I learned how to waste hours on the Web in my early days as a surfer.  It came naturally to me, being one who is inquisitive and who also loves to fart around.  One site I stumbled upon addicted me quickly, and I can’t even imagine how many hours I spent there.  That site was www.lowbrow.com.  If you’ve never visited Lowbrow, you can’t understand why I would have wasted so much time there.  In its early days, Lowbrow was nothing more than a repository of disgusting, annoying, and perverted tidbits of human experience.  What was truly beautiful about Lowbrow, however, was that you could post your own disgusting, annoying, and perverted tidbits.  The short postings of the thousands of Lowbrow contributors could be accessed only one at a time, and site visitors could not control which posting would be made available next.  Basically, we’re talking potluck.  Click the button and see a Lowbrow posting.  Click it again and see another one.  If there was any organization to the content, it wasn’t apparent to the site visitor.

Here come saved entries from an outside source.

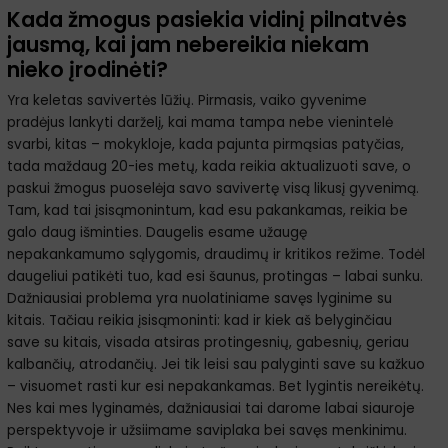
Kada žmogus pasiekia vidinį pilnatvės
jausmą, kai jam nebereikia niekam
nieko įrodinėti?
Yra keletas savivertės lūžių. Pirmasis, vaiko gyvenime
pradėjus lankyti darželį, kai mama tampa nebe vienintelė
svarbi, kitas – mokykloje, kada pajunta pirmąsias patyčias,
tada maždaug 20-ies metų, kada reikia aktualizuoti save, o
paskui žmogus puoselėja savo savivertę visą likusį gyvenimą.
Tam, kad tai įsisąmonintum, kad esu pakankamas, reikia be
galo daug išminties. Daugelis esame užaugę
nepakankamumo sąlygomis, draudimų ir kritikos režime. Todėl
daugeliui patikėti tuo, kad esi šaunus, protingas – labai sunku.
Dažniausiai problema yra nuolatiniame savęs lyginime su
kitais. Tačiau reikia įsisąmoninti: kad ir kiek aš belyginčiau
save su kitais, visada atsiras protingesnių, gabesnių, geriau
kalbančių, atrodančių. Jei tik leisi sau palyginti save su kažkuo
– visuomet rasti kur esi nepakankamas. Bet lygintis nereikėtų.
Nes kai mes lyginamės, dažniausiai tai darome labai siauroje
perspektyvoje ir užsiimame saviplaka bei savęs menkinimu.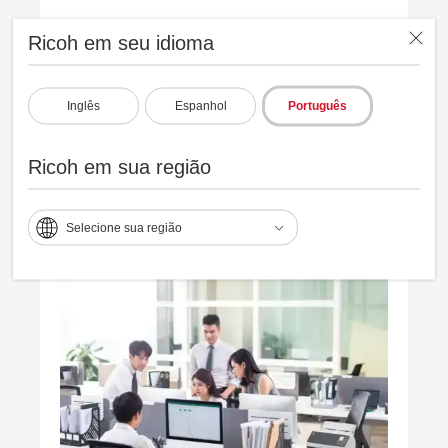
Ricoh em seu idioma
Excelente manuseio do papel
Inglês
Espanhol
Português
Captura todos os tipos de documentos de
forma eficiente, reduzindo a necessidade de
Ricoh em sua região
novas digitalizações.
Selecione sua região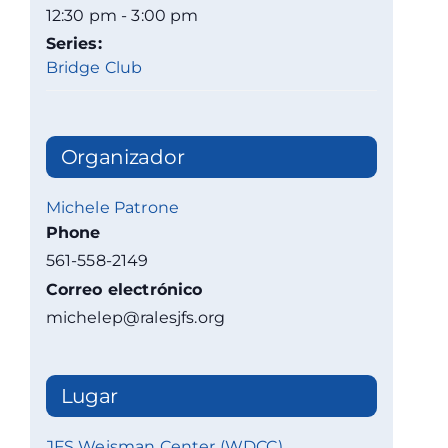
12:30 pm - 3:00 pm
Series:
Bridge Club
Organizador
Michele Patrone
Phone
561-558-2149
Correo electrónico
michelep@ralesjfs.org
Lugar
JFS Weisman Center (WDCC)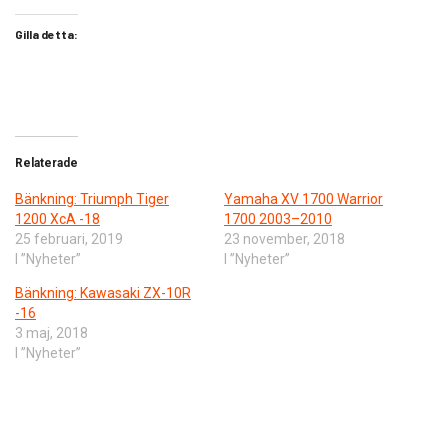
Gilla detta:
Relaterade
Bänkning: Triumph Tiger
Yamaha XV 1700 Warrior
1200 XcA -18
1700 2003–2010
25 februari, 2019
23 november, 2018
I ”Nyheter”
I ”Nyheter”
Bänkning: Kawasaki ZX-10R
-16
3 maj, 2018
I ”Nyheter”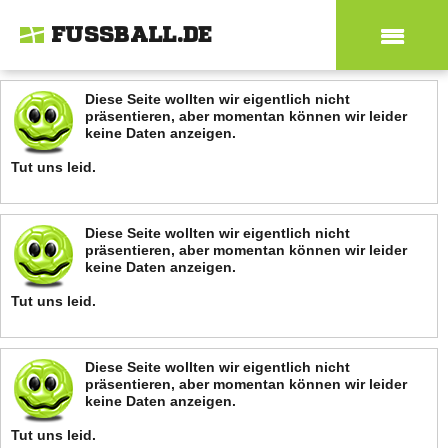
FUSSBALL.DE
Diese Seite wollten wir eigentlich nicht
präsentieren, aber momentan können wir leider
keine Daten anzeigen.
Tut uns leid.
Diese Seite wollten wir eigentlich nicht
präsentieren, aber momentan können wir leider
keine Daten anzeigen.
Tut uns leid.
Diese Seite wollten wir eigentlich nicht
präsentieren, aber momentan können wir leider
keine Daten anzeigen.
Tut uns leid.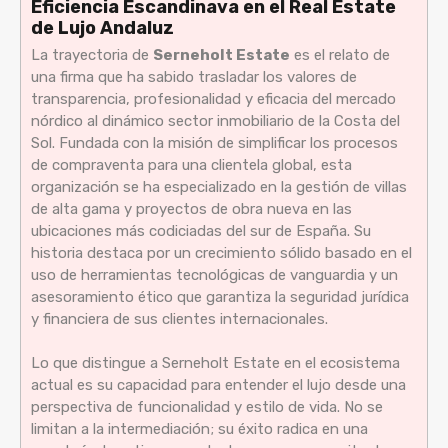
Eficiencia Escandinava en el Real Estate
de Lujo Andaluz
La trayectoria de
Serneholt Estate
es el relato de
una firma que ha sabido trasladar los valores de
transparencia, profesionalidad y eficacia del mercado
nórdico al dinámico sector inmobiliario de la Costa del
Sol. Fundada con la misión de simplificar los procesos
de compraventa para una clientela global, esta
organización se ha especializado en la gestión de villas
de alta gama y proyectos de obra nueva en las
ubicaciones más codiciadas del sur de España. Su
historia destaca por un crecimiento sólido basado en el
uso de herramientas tecnológicas de vanguardia y un
asesoramiento ético que garantiza la seguridad jurídica
y financiera de sus clientes internacionales.
Lo que distingue a Serneholt Estate en el ecosistema
actual es su capacidad para entender el lujo desde una
perspectiva de funcionalidad y estilo de vida. No se
limitan a la intermediación; su éxito radica en una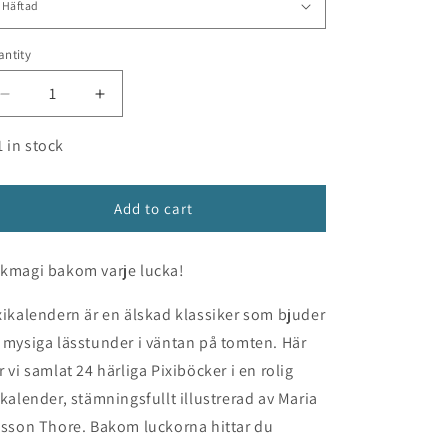
n
ntity
Decrease
Increase
quantity
quantity
for
for
1 in stock
Pixi
Pixi
adventskalender
adventskalender
–
–
Add to cart
Maria
Maria
Nilsson
Nilsson
kmagi bakom varje lucka!
Thore
Thore
xikalendern är en älskad klassiker som bjuder
 mysiga lässtunder i väntan på tomten. Här
r vi samlat 24 härliga Pixiböcker i en rolig
lkalender, stämningsfullt illustrerad av Maria
lsson Thore. Bakom luckorna hittar du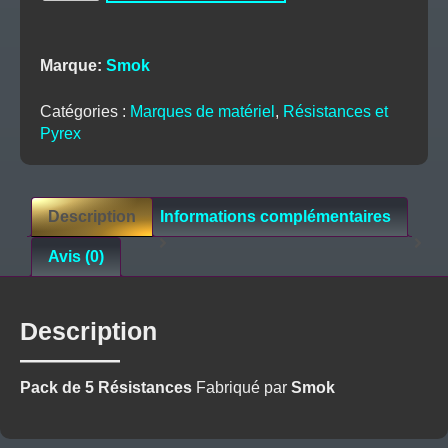
Résistances
Nord
(x5)
Marque:
Smok
-
Smok
Catégories :
Marques de matériel
,
Résistances et
Pyrex
Description
Informations complémentaires
Avis (0)
Description
Pack de 5 Résistances
Fabriqué par
Smok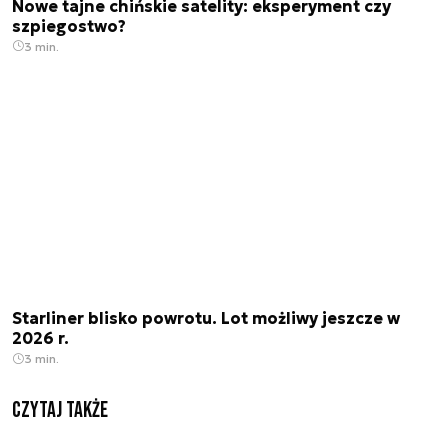
Nowe tajne chińskie satelity: eksperyment czy
szpiegostwo?
3 min.
Starliner blisko powrotu. Lot możliwy jeszcze w
2026 r.
3 min.
Czytaj także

It wasn’t long before I became a contributor.  It didn’t take much, after all. Just click a button, fill the window with text, and click another button.  After submitting a couple of Lowbrow posts, I was really hooked because then my hours of clicking might bring up one or two of my own Lowbrow contributions.  I spent the next few months clicking and hoping I’d see one of my own.  After thousands of clicks, I finally saw one of my own.  Here it is:

Playing “bounce or fly” after a dinner of steak and potatoes, I noticed a small piece of beef stuck between my teeth. I struggled for a half hour with the old tongue and sucking technique to get it out while at the same time running up and down, back and forth, shagging baseballs.  I eventually sucked all the flavorful juices out of it and nothing was left but a bothersome piece of tasteless fiber.  I finally dislodged the morsel and, out of curiosity, chose not to swallow it but instead spit it into the palm of my hand. It was the collapsed carcass of a fly.

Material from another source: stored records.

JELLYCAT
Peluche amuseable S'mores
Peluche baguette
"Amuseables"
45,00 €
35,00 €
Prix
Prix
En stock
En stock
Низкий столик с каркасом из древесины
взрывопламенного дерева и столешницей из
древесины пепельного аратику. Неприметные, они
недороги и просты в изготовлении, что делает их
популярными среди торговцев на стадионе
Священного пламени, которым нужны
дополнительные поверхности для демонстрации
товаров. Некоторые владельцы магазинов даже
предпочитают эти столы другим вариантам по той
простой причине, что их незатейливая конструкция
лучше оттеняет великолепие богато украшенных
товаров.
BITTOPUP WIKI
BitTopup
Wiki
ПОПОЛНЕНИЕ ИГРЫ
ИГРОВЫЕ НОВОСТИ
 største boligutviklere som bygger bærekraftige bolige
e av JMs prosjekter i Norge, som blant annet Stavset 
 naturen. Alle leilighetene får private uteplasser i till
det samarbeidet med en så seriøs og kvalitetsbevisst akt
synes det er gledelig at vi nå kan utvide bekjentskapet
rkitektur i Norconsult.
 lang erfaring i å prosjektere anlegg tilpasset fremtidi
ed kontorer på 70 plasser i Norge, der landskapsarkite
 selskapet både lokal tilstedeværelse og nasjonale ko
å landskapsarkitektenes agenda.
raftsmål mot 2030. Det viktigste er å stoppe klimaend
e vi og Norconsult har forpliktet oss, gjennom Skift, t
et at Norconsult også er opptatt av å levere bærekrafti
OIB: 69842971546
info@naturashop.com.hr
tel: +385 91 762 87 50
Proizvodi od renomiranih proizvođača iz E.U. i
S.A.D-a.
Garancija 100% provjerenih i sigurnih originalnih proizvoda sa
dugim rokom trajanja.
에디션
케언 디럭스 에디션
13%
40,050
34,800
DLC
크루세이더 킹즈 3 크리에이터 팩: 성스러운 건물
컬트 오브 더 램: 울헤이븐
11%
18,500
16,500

Pretty disgusting, eh?  Yes, but it was based on fact, it really happened to me, and I was able to share it with – and at the same time gross out – thousands of fellow Lowbrow vagrants.  How exciting!  Further, you didn’t really have to post vulgar stuff.  You could use your imagination, write poetry, build storylines, and create mini-worlds within the confines of the little Lowbrow text box.  Here’s another I submitted:

Good morning, everyone. My name is William Bondistmo. I am the nephew of Geoffrey Wilhelmshaven, the Duke of Pennington. I am also the grandson of Henry Archmount, the once magistrate of the Duchy of Greenstrath, and the man who was condemned to death for the murders of the royal family of  Upper Andromedon.  If you are at all familiar with the history of eastern Diptheria, you will recall that Grandfather’s sentence was not carried out, but rather that he died an untimely death en route to the victory celebration on the Isle of Theides after his army defeated the forces of General Pound on the fields of Eleasure. Granddad was harpooned through the belly with a ten-man spear as he was preparing to enter the niece of Rudolpho Johnson, his trusted double agent, who was not protecting the honor of his sister’s daughter, but rather had secretly made arrangements with Gertron the Defiant to do away with Henry at his earliest possible convenience. Henry died just shy of his goal, and Johnson, who wielded the huge spear single-handedly, reportedly suffered ever afterward with a debilitating hernia and the eternal enmity of his sister, who had plotted for months to place her lovely daughter at the disposal of Granddad.

Granted, there is little literary value here.  It wasn’t based on reality.  But I had fun writing it and even more fun seeing it pop up once in a while during my hours of wasted time on www.lowbrow.com.

Check out Lowbrow.  The format has changed over the years.  Visitors must register to see content.  The main thrust of the site now is audio.  You can call in and leave a short audio message based upon the subject of the week.  Lowbrow’s instructions for callers:

  • Be depraved.
  • Be anonymous. Or not.
  • Confess your sins.
  • Unload your conscience.
  • Share your fantasy.
  • Share your shame.

If you don’t mind letting your ass hang out, hang out for a while at www.lowbrow.com.